Hardware design source data »

----

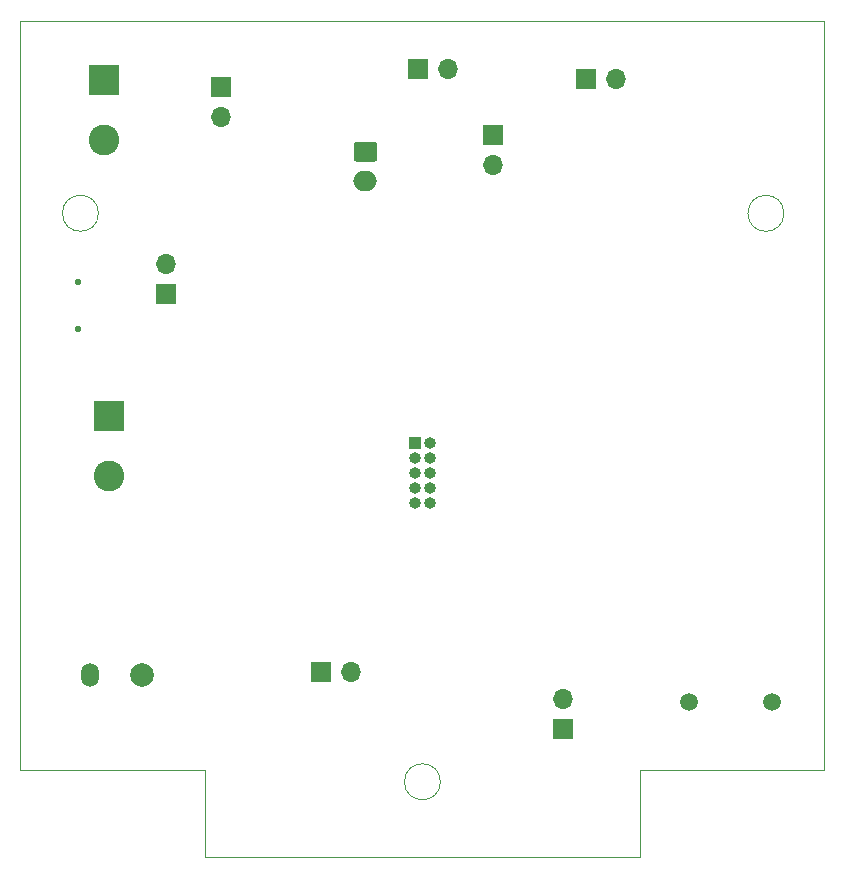
<source format=gbr>
%TF.GenerationSoftware,KiCad,Pcbnew,(5.1.8)-1*%
%TF.CreationDate,2021-05-25T14:35:32+05:30*%
%TF.ProjectId,ATM90_WLR_BOARD,41544d39-305f-4574-9c52-5f424f415244,rev?*%
%TF.SameCoordinates,Original*%
%TF.FileFunction,Soldermask,Bot*%
%TF.FilePolarity,Negative*%
%FSLAX46Y46*%
G04 Gerber Fmt 4.6, Leading zero omitted, Abs format (unit mm)*
G04 Created by KiCad (PCBNEW (5.1.8)-1) date 2021-05-25 14:35:32*
%MOMM*%
%LPD*%
G01*
G04 APERTURE LIST*
%TA.AperFunction,Profile*%
%ADD10C,0.050000*%
%TD*%
%ADD11C,0.550000*%
%ADD12O,2.000000X1.700000*%
%ADD13O,1.500000X2.000000*%
%ADD14C,2.000000*%
%ADD15C,1.500000*%
%ADD16C,2.600000*%
%ADD17R,2.600000X2.600000*%
%ADD18R,1.700000X1.700000*%
%ADD19O,1.700000X1.700000*%
%ADD20O,1.000000X1.000000*%
%ADD21R,1.000000X1.000000*%
G04 APERTURE END LIST*
D10*
X80391000Y-135890000D02*
X80391000Y-72517000D01*
X148463000Y-72517000D02*
X148463000Y-135890000D01*
X148463000Y-72517000D02*
X80391000Y-72517000D01*
X132842000Y-135890000D02*
X148463000Y-135890000D01*
X132842000Y-143256000D02*
X132842000Y-135890000D01*
X96012000Y-135890000D02*
X96012000Y-143256000D01*
X80391000Y-135890000D02*
X96012000Y-135890000D01*
X96012000Y-143256000D02*
X132842000Y-143256000D01*
X115951000Y-136906000D02*
G75*
G03*
X115951000Y-136906000I-1524000J0D01*
G01*
X145034000Y-88773000D02*
G75*
G03*
X145034000Y-88773000I-1524000J0D01*
G01*
X86995000Y-88773000D02*
G75*
G03*
X86995000Y-88773000I-1524000J0D01*
G01*
D11*
%TO.C,J6*%
X85290000Y-98610000D03*
X85290000Y-94610000D03*
%TD*%
%TO.C,BT1*%
G36*
G01*
X108851000Y-82716000D02*
X110351000Y-82716000D01*
G75*
G02*
X110601000Y-82966000I0J-250000D01*
G01*
X110601000Y-84166000D01*
G75*
G02*
X110351000Y-84416000I-250000J0D01*
G01*
X108851000Y-84416000D01*
G75*
G02*
X108601000Y-84166000I0J250000D01*
G01*
X108601000Y-82966000D01*
G75*
G02*
X108851000Y-82716000I250000J0D01*
G01*
G37*
D12*
X109601000Y-86066000D03*
%TD*%
D13*
%TO.C,J1*%
X86254000Y-127889000D03*
D14*
X90654000Y-127889000D03*
%TD*%
D15*
%TO.C,J2*%
X144031000Y-130111000D03*
X137031000Y-130111000D03*
%TD*%
D16*
%TO.C,J3*%
X87884000Y-110998000D03*
D17*
X87884000Y-105918000D03*
%TD*%
D18*
%TO.C,J4*%
X126365000Y-132461000D03*
D19*
X126365000Y-129921000D03*
%TD*%
%TO.C,J5*%
X108395000Y-127635000D03*
D18*
X105855000Y-127635000D03*
%TD*%
%TO.C,J7*%
X92710000Y-95631000D03*
D19*
X92710000Y-93091000D03*
%TD*%
D17*
%TO.C,J8*%
X87503000Y-77470000D03*
D16*
X87503000Y-82550000D03*
%TD*%
D19*
%TO.C,J9*%
X97409000Y-80645000D03*
D18*
X97409000Y-78105000D03*
%TD*%
%TO.C,J10*%
X120396000Y-82169000D03*
D19*
X120396000Y-84709000D03*
%TD*%
D18*
%TO.C,J11*%
X128270000Y-77406500D03*
D19*
X130810000Y-77406500D03*
%TD*%
%TO.C,J12*%
X116586000Y-76581000D03*
D18*
X114046000Y-76581000D03*
%TD*%
D20*
%TO.C,J13*%
X115062000Y-113284000D03*
X113792000Y-113284000D03*
X115062000Y-112014000D03*
X113792000Y-112014000D03*
X115062000Y-110744000D03*
X113792000Y-110744000D03*
X115062000Y-109474000D03*
X113792000Y-109474000D03*
X115062000Y-108204000D03*
D21*
X113792000Y-108204000D03*
%TD*%
M02*

</source>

----

ASSIGNMENT » Could you repeat all of the entries exactly, without the pictures?

OUTPUT BELOW »
<source format=gbr>
%TF.GenerationSoftware,KiCad,Pcbnew,(5.1.8)-1*%
%TF.CreationDate,2021-05-25T14:35:32+05:30*%
%TF.ProjectId,ATM90_WLR_BOARD,41544d39-305f-4574-9c52-5f424f415244,rev?*%
%TF.SameCoordinates,Original*%
%TF.FileFunction,Soldermask,Bot*%
%TF.FilePolarity,Negative*%
%FSLAX46Y46*%
G04 Gerber Fmt 4.6, Leading zero omitted, Abs format (unit mm)*
G04 Created by KiCad (PCBNEW (5.1.8)-1) date 2021-05-25 14:35:32*
%MOMM*%
%LPD*%
G01*
G04 APERTURE LIST*
%TA.AperFunction,Profile*%
%ADD10C,0.050000*%
%TD*%
%ADD11C,0.550000*%
%ADD12O,2.000000X1.700000*%
%ADD13O,1.500000X2.000000*%
%ADD14C,2.000000*%
%ADD15C,1.500000*%
%ADD16C,2.600000*%
%ADD17R,2.600000X2.600000*%
%ADD18R,1.700000X1.700000*%
%ADD19O,1.700000X1.700000*%
%ADD20O,1.000000X1.000000*%
%ADD21R,1.000000X1.000000*%
G04 APERTURE END LIST*
D10*
X80391000Y-135890000D02*
X80391000Y-72517000D01*
X148463000Y-72517000D02*
X148463000Y-135890000D01*
X148463000Y-72517000D02*
X80391000Y-72517000D01*
X132842000Y-135890000D02*
X148463000Y-135890000D01*
X132842000Y-143256000D02*
X132842000Y-135890000D01*
X96012000Y-135890000D02*
X96012000Y-143256000D01*
X80391000Y-135890000D02*
X96012000Y-135890000D01*
X96012000Y-143256000D02*
X132842000Y-143256000D01*
X115951000Y-136906000D02*
G75*
G03*
X115951000Y-136906000I-1524000J0D01*
G01*
X145034000Y-88773000D02*
G75*
G03*
X145034000Y-88773000I-1524000J0D01*
G01*
X86995000Y-88773000D02*
G75*
G03*
X86995000Y-88773000I-1524000J0D01*
G01*
D11*
%TO.C,J6*%
X85290000Y-98610000D03*
X85290000Y-94610000D03*
%TD*%
%TO.C,BT1*%
G36*
G01*
X108851000Y-82716000D02*
X110351000Y-82716000D01*
G75*
G02*
X110601000Y-82966000I0J-250000D01*
G01*
X110601000Y-84166000D01*
G75*
G02*
X110351000Y-84416000I-250000J0D01*
G01*
X108851000Y-84416000D01*
G75*
G02*
X108601000Y-84166000I0J250000D01*
G01*
X108601000Y-82966000D01*
G75*
G02*
X108851000Y-82716000I250000J0D01*
G01*
G37*
D12*
X109601000Y-86066000D03*
%TD*%
D13*
%TO.C,J1*%
X86254000Y-127889000D03*
D14*
X90654000Y-127889000D03*
%TD*%
D15*
%TO.C,J2*%
X144031000Y-130111000D03*
X137031000Y-130111000D03*
%TD*%
D16*
%TO.C,J3*%
X87884000Y-110998000D03*
D17*
X87884000Y-105918000D03*
%TD*%
D18*
%TO.C,J4*%
X126365000Y-132461000D03*
D19*
X126365000Y-129921000D03*
%TD*%
%TO.C,J5*%
X108395000Y-127635000D03*
D18*
X105855000Y-127635000D03*
%TD*%
%TO.C,J7*%
X92710000Y-95631000D03*
D19*
X92710000Y-93091000D03*
%TD*%
D17*
%TO.C,J8*%
X87503000Y-77470000D03*
D16*
X87503000Y-82550000D03*
%TD*%
D19*
%TO.C,J9*%
X97409000Y-80645000D03*
D18*
X97409000Y-78105000D03*
%TD*%
%TO.C,J10*%
X120396000Y-82169000D03*
D19*
X120396000Y-84709000D03*
%TD*%
D18*
%TO.C,J11*%
X128270000Y-77406500D03*
D19*
X130810000Y-77406500D03*
%TD*%
%TO.C,J12*%
X116586000Y-76581000D03*
D18*
X114046000Y-76581000D03*
%TD*%
D20*
%TO.C,J13*%
X115062000Y-113284000D03*
X113792000Y-113284000D03*
X115062000Y-112014000D03*
X113792000Y-112014000D03*
X115062000Y-110744000D03*
X113792000Y-110744000D03*
X115062000Y-109474000D03*
X113792000Y-109474000D03*
X115062000Y-108204000D03*
D21*
X113792000Y-108204000D03*
%TD*%
M02*

</source>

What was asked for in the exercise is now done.